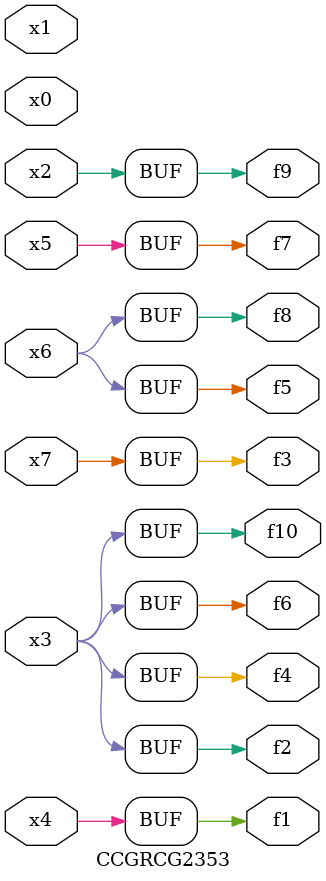
<source format=v>
module CCGRCG2353(
	input x0, x1, x2, x3, x4, x5, x6, x7,
	output f1, f2, f3, f4, f5, f6, f7, f8, f9, f10
);
	assign f1 = x4;
	assign f2 = x3;
	assign f3 = x7;
	assign f4 = x3;
	assign f5 = x6;
	assign f6 = x3;
	assign f7 = x5;
	assign f8 = x6;
	assign f9 = x2;
	assign f10 = x3;
endmodule

</source>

◆ ◆ ◆

#### What you are asked to do
Without including any picture, set down the listing above exactly as it appears.

#### Task result
<source format=v>
module CCGRCG2353(
	input x0, x1, x2, x3, x4, x5, x6, x7,
	output f1, f2, f3, f4, f5, f6, f7, f8, f9, f10
);
	assign f1 = x4;
	assign f2 = x3;
	assign f3 = x7;
	assign f4 = x3;
	assign f5 = x6;
	assign f6 = x3;
	assign f7 = x5;
	assign f8 = x6;
	assign f9 = x2;
	assign f10 = x3;
endmodule

</source>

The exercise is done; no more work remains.